(RECORDS SUPPLIED begins)

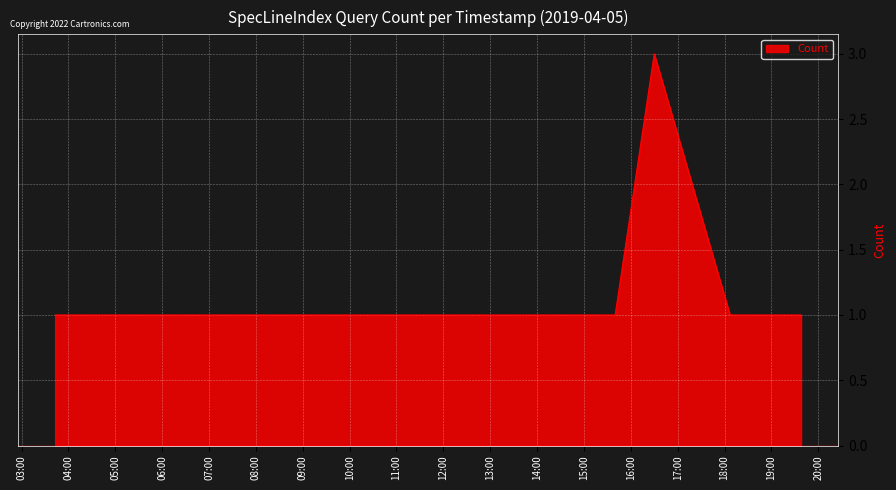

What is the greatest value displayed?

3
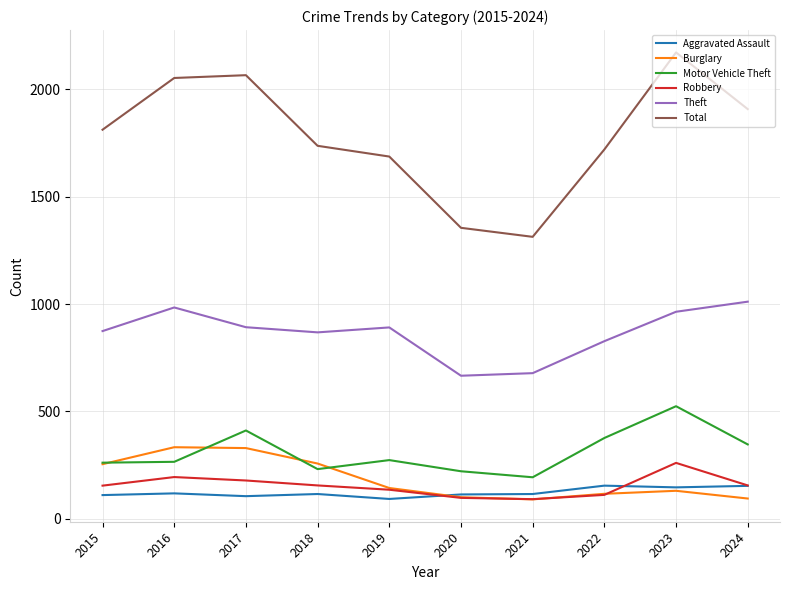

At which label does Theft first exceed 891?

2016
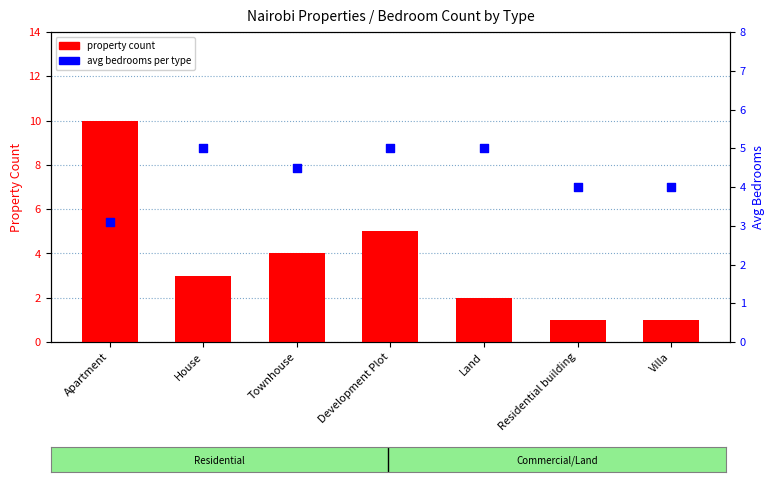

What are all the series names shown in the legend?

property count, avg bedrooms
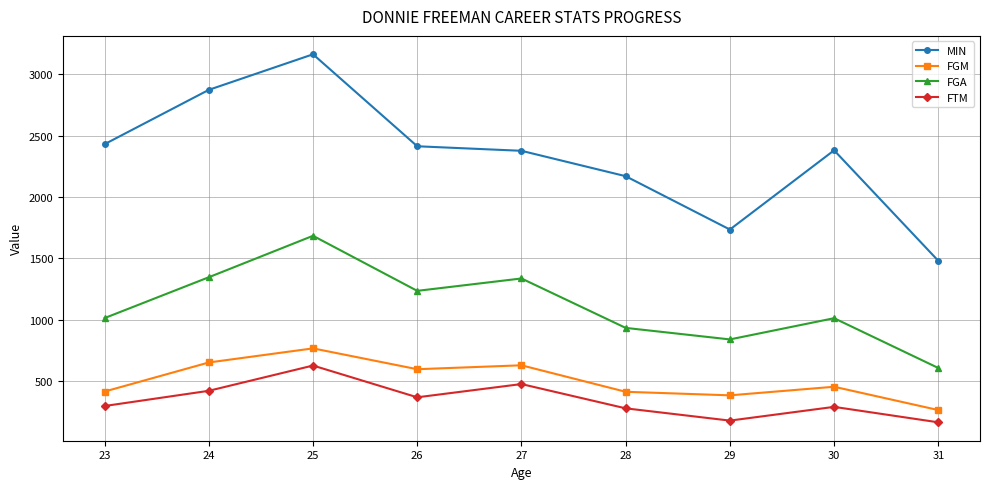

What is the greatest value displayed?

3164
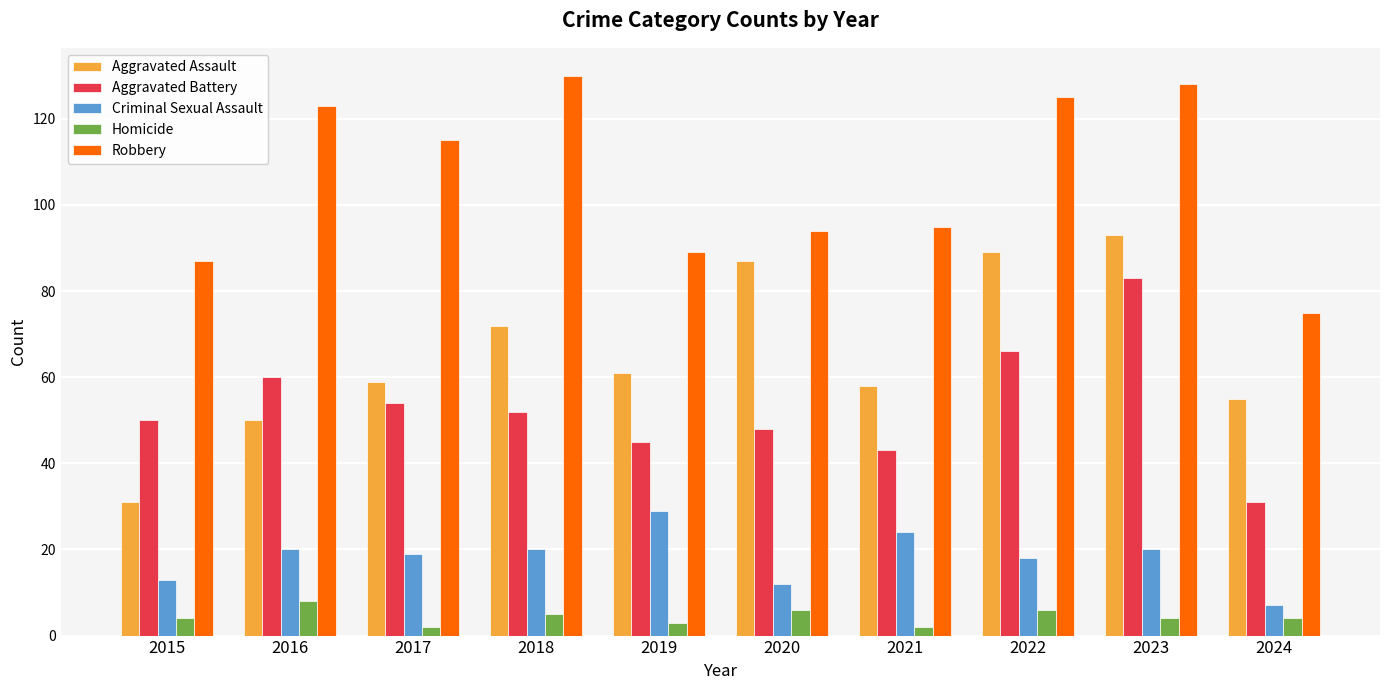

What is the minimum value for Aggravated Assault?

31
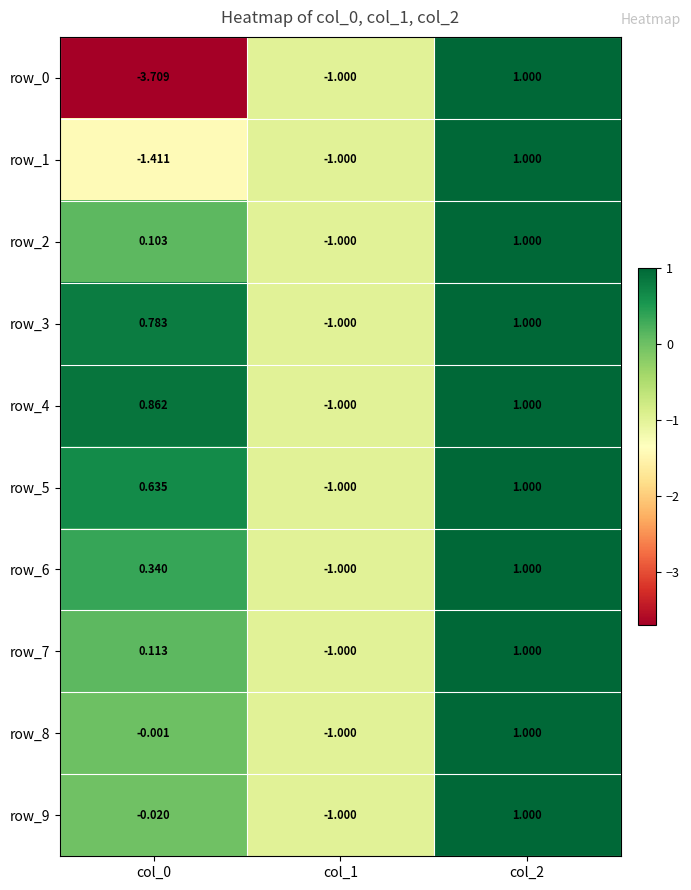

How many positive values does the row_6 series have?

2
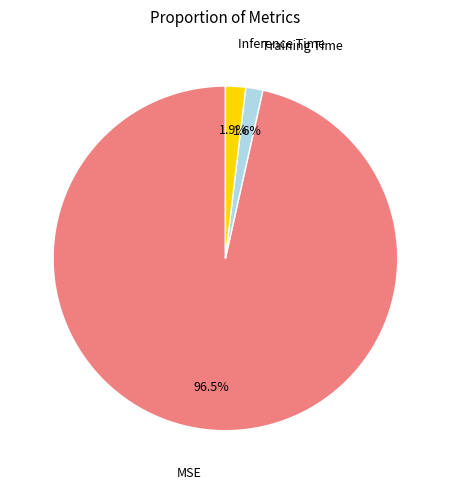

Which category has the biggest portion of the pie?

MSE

(RECORDS SUPPLIED ends)
(RECORDS SUPPLIED begins)

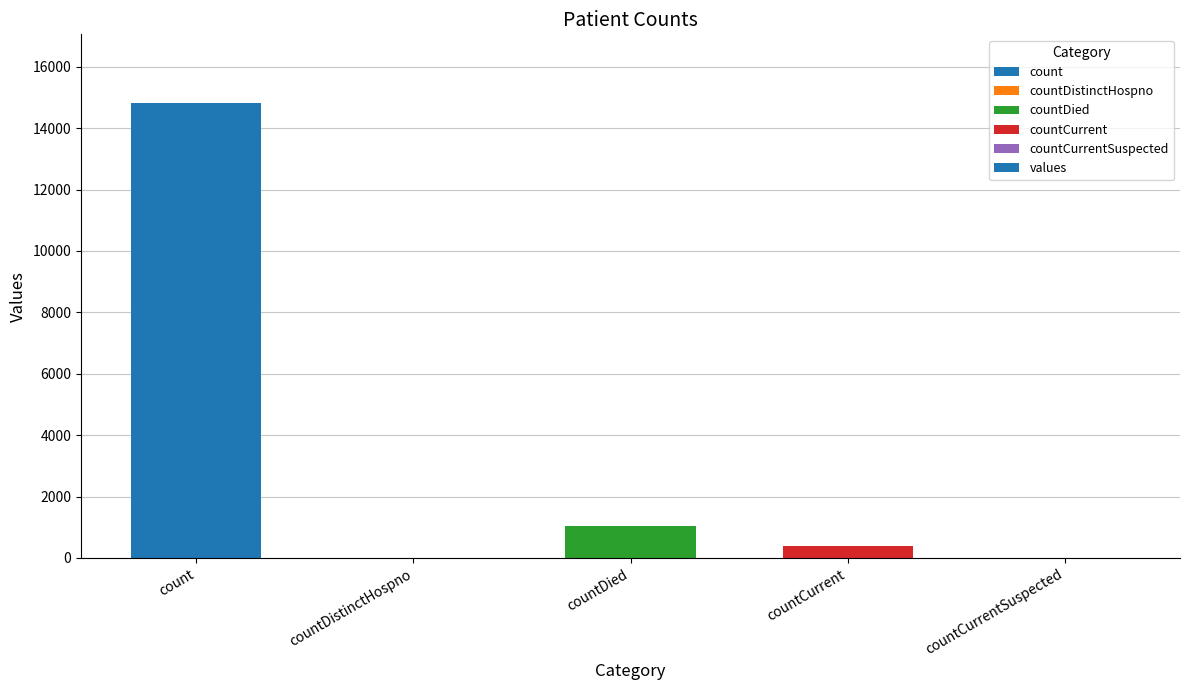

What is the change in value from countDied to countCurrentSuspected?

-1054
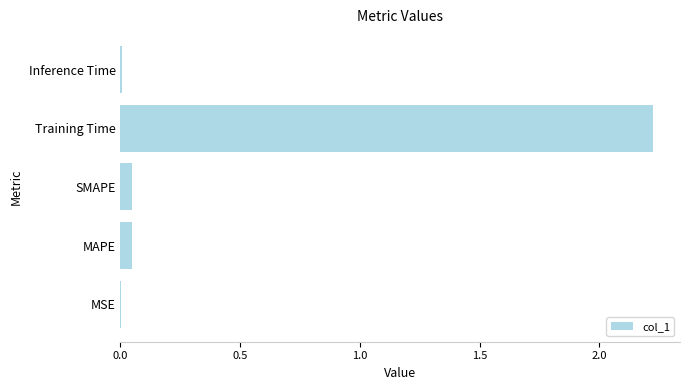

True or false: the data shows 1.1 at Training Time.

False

(RECORDS SUPPLIED ends)

Extract every line of the material that contains the string "series".

TASK RESULT |
What are all the series names shown in the legend?
How many positive values does the row_6 series have?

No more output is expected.